Helping Seniors Cope after Loss of a Loved One 

For seniors hit with the loss of a spouse or a loved one who was receiving care in their home, the grieving process can be a difficult, long road, especially if the death comes after a protracted illness.  Seeing the health of a loved one deteriorate day after day can lead to heavy emotional consequences.

The pain of death stings at every age, but finality of loss jars seniors with a sharp reminder of the fragility of their own lives.

When seniors are grieving, it is quite possible you are in mourning yourself as an adult child of a parent. We recognize this may be a challenging time for love and for loss, and so,  we put together a list of recommendations to help you cope.

Actively demonstrate care and compassion

One of the best ways to help seniors grieve is to show care and compassion. Above and beyond any other type of support, psychologists say emotional support is most needed by seniors after losing a loved one. Understand that although you won’t be able to fully take away their pain, your presence and willingness to lend an ear are likely to make a significant impact.

Monitor physical symptoms

The consequences of bereavement can trigger psychological and physical symptoms. Seniors are especially susceptible to health challenges after suffering a loss.

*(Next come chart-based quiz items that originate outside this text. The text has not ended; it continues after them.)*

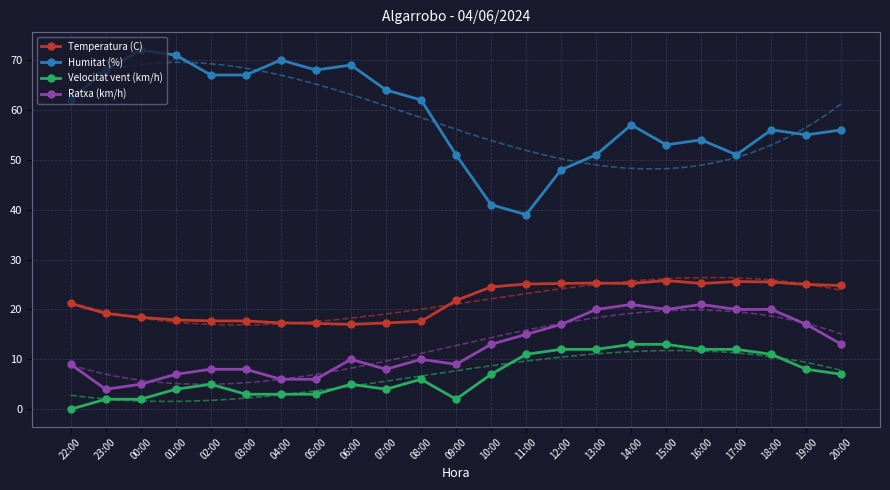

How many data points in Velocitat vent (km/h) are less than 6?

11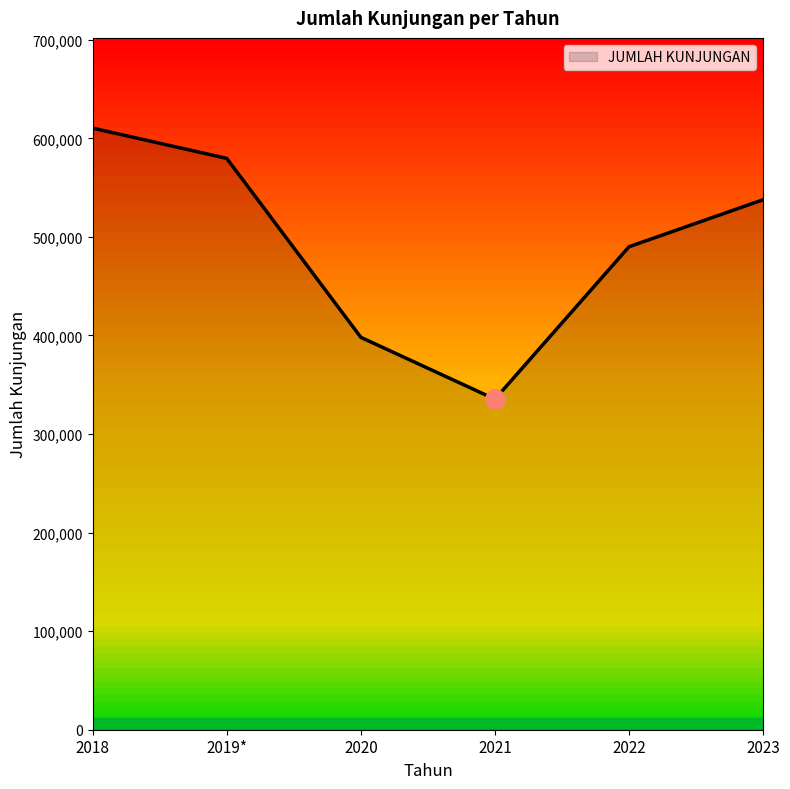

Count the values in the range 398085 to 579646.

4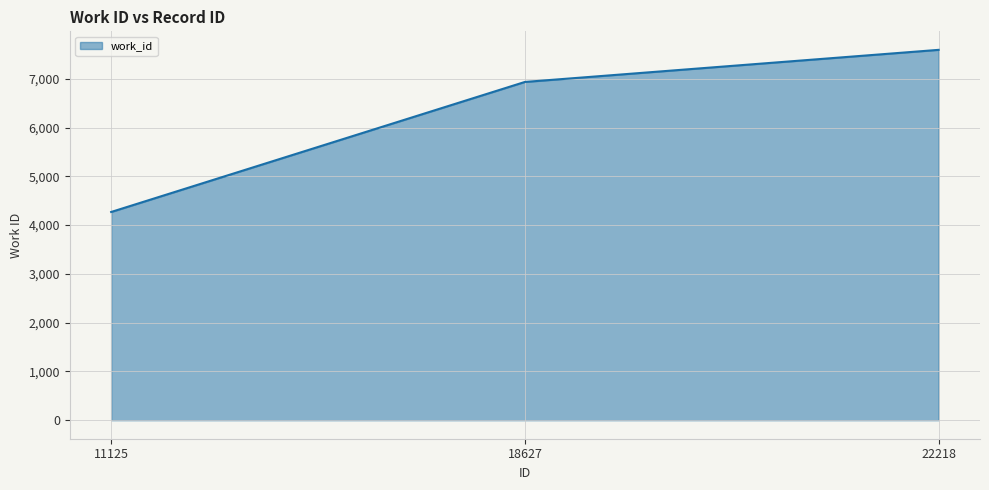

What is the difference between the values at 22218 and 18627?

658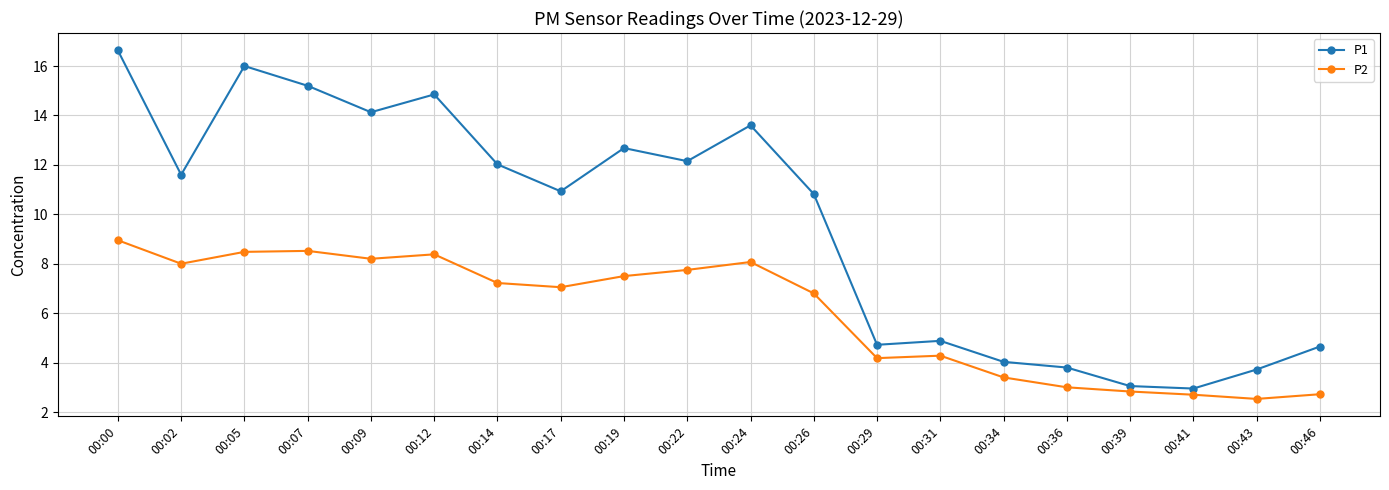

Which series has the widest spread of values?

P1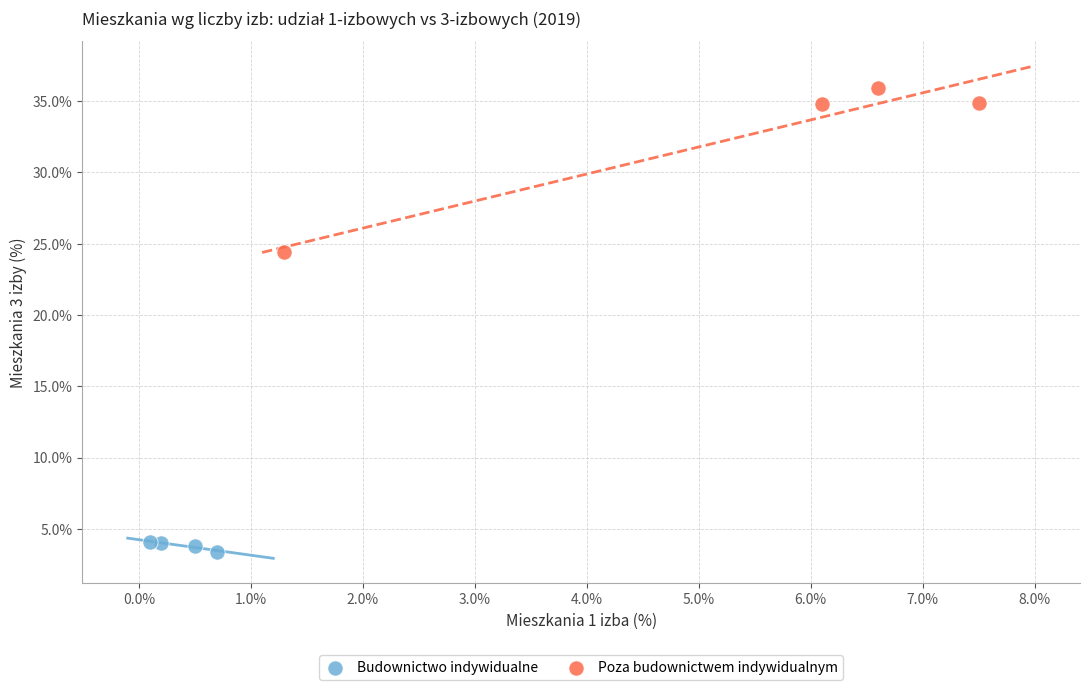

Which series reaches the minimum Y coordinate?

Budownictwo indywidualne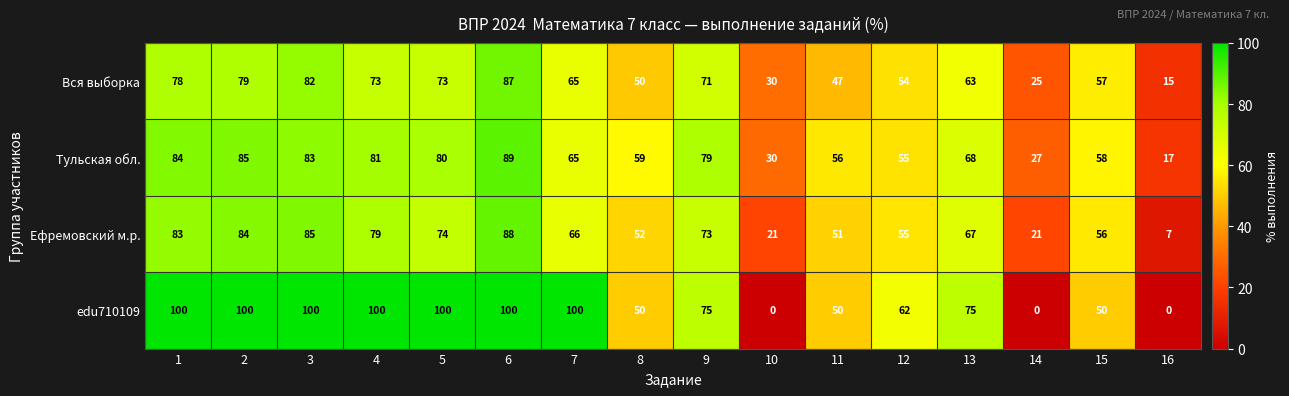

Read the Ефремовский м.р. value at 9, to the nearest 10.

70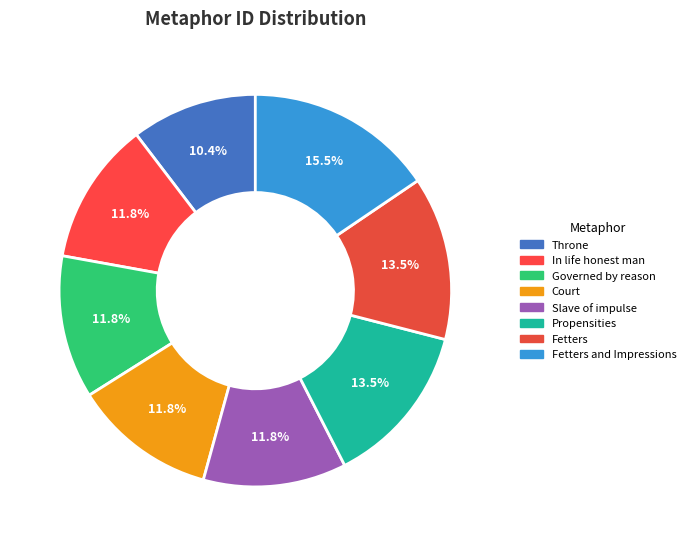

Which category has the biggest portion of the pie?

Fetters and Impressions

They can experience a rise in blood pressure, memory problems, physical pain, a higher risk of heart attack, and a decreased ability to fight infection. Help seniors stay healthy by encouraging proper eating habits, regular exercise, and limiting poor health habits such as smoking and  excessive alcohol consumption.

Offer help with everyday tasks

Even the most physically healthy seniors, are susceptive to exhaustion and fatigue after the death of a lord on.  Offer your support with housework where possible. You can provide help by cooking meals, cleaning and running errands.

Don’t be offended by negative reactions

Mood swings and anger are a common part of the grieving process. If your offer of help or emotional support is rejected, try not to take it personally. Bereavement is a complex and emotional experience, and it is unrealistic to expect a positive reaction to every gesture of kindness and compassion. If the person in mourning whom you are trying to help says something unkind or displays anger directed toward you, try reacting with sensitivity and compassion. No matter what, do not return the anger in your response.

Remember, you cannot erase the pain of death, but you can provide emotional comfort and support. Losing a loved one is a wrenching and permanent life chapter, which for seniors, also serves as a reminder that their future is vulnerable and short. So, be someone who can be reliably called upon for support when seniors need it most.